- _The exercise_
Could you echo the listing below from its first line up to and including the line with "export const myFeature", character for character and with nothing else?

- _Recorded information_
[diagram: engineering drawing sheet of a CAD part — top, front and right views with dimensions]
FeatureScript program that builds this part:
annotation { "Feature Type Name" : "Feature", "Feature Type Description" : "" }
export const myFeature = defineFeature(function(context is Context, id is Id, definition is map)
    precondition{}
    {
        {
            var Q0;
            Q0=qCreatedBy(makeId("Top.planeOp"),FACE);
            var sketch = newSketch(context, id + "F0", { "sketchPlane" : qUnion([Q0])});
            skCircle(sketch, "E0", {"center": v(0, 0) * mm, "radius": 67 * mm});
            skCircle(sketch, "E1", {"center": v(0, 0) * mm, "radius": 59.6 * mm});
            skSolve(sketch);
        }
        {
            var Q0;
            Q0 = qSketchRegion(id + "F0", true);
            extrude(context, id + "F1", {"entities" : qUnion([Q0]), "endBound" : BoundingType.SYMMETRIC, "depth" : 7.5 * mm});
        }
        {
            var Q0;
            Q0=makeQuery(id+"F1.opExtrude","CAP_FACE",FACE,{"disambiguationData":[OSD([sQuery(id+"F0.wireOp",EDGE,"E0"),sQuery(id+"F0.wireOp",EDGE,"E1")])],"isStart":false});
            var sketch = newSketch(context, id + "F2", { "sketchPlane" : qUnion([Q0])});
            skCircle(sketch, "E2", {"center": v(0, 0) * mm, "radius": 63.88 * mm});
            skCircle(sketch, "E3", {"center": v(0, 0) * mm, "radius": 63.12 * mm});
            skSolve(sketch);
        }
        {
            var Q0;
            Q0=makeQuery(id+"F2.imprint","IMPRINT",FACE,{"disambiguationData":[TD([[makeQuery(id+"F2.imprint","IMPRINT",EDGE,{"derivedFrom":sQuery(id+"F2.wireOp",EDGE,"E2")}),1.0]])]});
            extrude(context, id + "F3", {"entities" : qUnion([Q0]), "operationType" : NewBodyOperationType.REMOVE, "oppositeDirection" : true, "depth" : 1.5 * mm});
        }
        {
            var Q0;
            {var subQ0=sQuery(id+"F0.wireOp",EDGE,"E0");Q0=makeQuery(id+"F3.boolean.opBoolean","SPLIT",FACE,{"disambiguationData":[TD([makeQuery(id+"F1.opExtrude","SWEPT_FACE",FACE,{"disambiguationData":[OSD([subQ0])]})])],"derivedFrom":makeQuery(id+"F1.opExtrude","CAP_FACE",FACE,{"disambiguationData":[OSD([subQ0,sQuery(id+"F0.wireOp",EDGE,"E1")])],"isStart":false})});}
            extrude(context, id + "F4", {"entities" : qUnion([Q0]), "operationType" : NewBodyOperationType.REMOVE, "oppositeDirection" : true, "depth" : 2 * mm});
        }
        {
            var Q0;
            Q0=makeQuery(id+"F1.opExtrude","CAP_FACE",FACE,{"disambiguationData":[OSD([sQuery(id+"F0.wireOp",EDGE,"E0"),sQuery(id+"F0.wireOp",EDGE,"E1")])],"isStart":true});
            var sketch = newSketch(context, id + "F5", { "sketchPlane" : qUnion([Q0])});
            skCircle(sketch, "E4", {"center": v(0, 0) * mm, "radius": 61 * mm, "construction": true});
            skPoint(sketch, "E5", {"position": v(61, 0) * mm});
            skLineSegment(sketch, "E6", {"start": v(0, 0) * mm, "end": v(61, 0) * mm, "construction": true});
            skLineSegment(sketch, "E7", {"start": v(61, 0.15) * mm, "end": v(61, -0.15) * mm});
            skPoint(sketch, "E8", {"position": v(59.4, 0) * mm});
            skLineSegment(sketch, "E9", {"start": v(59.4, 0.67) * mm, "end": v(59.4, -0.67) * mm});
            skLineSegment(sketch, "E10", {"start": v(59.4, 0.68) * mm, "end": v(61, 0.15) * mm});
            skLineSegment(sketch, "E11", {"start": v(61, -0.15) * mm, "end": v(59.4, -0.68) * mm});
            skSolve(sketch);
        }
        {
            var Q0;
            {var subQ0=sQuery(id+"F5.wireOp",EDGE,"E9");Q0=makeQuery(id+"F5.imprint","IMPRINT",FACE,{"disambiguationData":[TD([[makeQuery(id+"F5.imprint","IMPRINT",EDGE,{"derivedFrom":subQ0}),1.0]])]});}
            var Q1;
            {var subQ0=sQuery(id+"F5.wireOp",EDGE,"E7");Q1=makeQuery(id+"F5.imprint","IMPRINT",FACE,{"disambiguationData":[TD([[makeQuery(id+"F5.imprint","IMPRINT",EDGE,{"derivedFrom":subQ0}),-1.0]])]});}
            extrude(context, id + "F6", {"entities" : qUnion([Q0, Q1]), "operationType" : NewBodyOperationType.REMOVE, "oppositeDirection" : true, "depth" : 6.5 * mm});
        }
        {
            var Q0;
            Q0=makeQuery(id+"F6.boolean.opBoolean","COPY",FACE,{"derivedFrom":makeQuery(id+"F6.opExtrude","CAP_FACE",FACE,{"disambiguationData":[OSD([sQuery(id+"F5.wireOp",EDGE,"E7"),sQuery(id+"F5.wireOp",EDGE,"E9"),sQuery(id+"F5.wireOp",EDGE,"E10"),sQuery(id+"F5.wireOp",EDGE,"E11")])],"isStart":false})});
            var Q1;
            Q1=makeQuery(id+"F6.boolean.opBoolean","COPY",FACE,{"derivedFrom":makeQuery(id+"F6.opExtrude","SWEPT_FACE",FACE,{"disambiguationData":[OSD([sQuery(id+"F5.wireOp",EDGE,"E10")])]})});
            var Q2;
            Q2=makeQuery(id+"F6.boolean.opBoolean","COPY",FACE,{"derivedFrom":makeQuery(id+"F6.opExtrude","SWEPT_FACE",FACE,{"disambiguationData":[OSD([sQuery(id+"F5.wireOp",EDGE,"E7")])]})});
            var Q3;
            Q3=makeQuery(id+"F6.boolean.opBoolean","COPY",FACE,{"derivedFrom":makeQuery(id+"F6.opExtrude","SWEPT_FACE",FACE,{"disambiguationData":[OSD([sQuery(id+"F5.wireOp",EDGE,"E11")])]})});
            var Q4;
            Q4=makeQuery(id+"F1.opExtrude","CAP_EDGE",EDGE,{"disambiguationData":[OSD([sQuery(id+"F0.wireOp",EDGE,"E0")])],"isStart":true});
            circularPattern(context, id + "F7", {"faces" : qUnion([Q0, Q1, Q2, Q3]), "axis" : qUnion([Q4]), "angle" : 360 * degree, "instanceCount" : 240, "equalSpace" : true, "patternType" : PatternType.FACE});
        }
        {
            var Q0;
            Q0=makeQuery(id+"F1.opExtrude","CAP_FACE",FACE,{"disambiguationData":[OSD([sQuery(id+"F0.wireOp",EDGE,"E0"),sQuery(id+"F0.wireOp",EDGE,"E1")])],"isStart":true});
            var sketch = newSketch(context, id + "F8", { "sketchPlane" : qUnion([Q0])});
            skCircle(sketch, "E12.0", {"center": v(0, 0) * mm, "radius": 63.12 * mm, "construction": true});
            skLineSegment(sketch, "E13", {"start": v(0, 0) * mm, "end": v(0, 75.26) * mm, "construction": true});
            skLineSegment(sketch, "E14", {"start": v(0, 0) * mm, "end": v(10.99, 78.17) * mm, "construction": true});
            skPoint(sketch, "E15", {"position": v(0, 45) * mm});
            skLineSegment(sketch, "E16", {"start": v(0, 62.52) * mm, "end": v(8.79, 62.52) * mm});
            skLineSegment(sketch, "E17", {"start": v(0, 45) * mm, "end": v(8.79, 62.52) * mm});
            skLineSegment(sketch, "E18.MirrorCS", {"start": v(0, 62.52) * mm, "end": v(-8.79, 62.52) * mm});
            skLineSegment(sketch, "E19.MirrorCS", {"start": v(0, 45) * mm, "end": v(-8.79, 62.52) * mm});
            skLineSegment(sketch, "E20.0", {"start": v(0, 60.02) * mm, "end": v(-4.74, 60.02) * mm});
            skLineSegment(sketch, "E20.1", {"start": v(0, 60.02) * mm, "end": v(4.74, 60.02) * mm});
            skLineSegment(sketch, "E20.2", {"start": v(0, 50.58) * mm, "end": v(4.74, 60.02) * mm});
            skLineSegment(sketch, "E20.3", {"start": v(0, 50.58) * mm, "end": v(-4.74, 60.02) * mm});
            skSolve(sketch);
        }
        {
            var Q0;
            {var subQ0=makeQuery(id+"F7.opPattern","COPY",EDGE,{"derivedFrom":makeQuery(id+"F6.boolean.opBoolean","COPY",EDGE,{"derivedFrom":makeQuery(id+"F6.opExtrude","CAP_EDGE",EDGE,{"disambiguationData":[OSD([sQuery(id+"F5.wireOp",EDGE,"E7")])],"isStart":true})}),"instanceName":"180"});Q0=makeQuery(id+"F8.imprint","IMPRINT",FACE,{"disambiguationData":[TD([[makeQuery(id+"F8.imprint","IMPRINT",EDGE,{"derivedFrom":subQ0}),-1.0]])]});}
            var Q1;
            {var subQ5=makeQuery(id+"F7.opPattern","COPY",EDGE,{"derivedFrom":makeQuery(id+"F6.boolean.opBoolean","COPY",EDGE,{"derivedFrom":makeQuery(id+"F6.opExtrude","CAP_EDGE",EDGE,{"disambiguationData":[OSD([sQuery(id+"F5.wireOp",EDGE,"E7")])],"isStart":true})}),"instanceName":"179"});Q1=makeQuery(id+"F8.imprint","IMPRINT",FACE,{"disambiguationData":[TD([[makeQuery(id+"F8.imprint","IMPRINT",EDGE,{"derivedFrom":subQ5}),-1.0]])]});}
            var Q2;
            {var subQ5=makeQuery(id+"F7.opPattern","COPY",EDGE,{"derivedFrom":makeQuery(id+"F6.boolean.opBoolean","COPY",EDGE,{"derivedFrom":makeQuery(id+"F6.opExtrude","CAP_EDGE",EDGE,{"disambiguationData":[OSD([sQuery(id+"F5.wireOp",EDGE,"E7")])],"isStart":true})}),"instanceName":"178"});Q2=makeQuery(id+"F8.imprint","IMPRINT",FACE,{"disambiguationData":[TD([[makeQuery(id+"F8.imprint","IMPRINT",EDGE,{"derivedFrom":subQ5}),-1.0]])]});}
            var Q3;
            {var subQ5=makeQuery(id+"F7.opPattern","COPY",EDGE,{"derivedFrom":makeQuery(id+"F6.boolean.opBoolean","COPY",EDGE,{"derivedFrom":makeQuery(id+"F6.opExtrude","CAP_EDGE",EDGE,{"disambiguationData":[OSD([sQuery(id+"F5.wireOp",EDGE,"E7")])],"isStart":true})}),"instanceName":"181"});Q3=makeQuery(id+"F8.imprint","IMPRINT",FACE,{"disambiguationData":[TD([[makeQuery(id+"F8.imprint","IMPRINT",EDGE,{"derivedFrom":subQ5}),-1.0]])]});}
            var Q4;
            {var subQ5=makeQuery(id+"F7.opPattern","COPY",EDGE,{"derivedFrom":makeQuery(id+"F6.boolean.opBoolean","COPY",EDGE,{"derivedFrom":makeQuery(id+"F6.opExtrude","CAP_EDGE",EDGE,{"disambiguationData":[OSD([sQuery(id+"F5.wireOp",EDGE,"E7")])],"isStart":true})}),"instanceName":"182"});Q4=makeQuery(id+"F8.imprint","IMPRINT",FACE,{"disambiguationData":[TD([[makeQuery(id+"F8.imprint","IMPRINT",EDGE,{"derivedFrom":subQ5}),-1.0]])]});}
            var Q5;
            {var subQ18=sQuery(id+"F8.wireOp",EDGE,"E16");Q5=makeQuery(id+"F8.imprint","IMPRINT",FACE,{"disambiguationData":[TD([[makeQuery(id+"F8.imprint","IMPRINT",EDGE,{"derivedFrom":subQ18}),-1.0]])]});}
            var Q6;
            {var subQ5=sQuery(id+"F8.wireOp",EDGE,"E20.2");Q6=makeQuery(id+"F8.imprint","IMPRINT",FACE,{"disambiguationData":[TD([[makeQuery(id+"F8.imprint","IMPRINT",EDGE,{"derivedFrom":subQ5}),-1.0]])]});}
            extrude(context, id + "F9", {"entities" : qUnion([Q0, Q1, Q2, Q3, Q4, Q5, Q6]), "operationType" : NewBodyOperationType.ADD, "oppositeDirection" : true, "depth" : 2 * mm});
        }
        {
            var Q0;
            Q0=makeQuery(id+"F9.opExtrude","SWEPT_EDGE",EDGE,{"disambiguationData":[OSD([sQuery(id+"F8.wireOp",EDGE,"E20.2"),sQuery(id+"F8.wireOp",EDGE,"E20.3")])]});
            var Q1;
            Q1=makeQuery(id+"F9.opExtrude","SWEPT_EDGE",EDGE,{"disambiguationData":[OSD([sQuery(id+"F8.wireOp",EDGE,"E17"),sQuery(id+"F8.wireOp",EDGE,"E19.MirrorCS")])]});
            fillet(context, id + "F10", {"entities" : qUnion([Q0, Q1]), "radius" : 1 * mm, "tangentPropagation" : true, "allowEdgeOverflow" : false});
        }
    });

- _Finished task_
[diagram: engineering drawing sheet of a CAD part — top, front and right views with dimensions]
FeatureScript program that builds this part:
annotation { "Feature Type Name" : "Feature", "Feature Type Description" : "" }
export const myFeature = defineFeature(function(context is Context, id is Id, definition is map)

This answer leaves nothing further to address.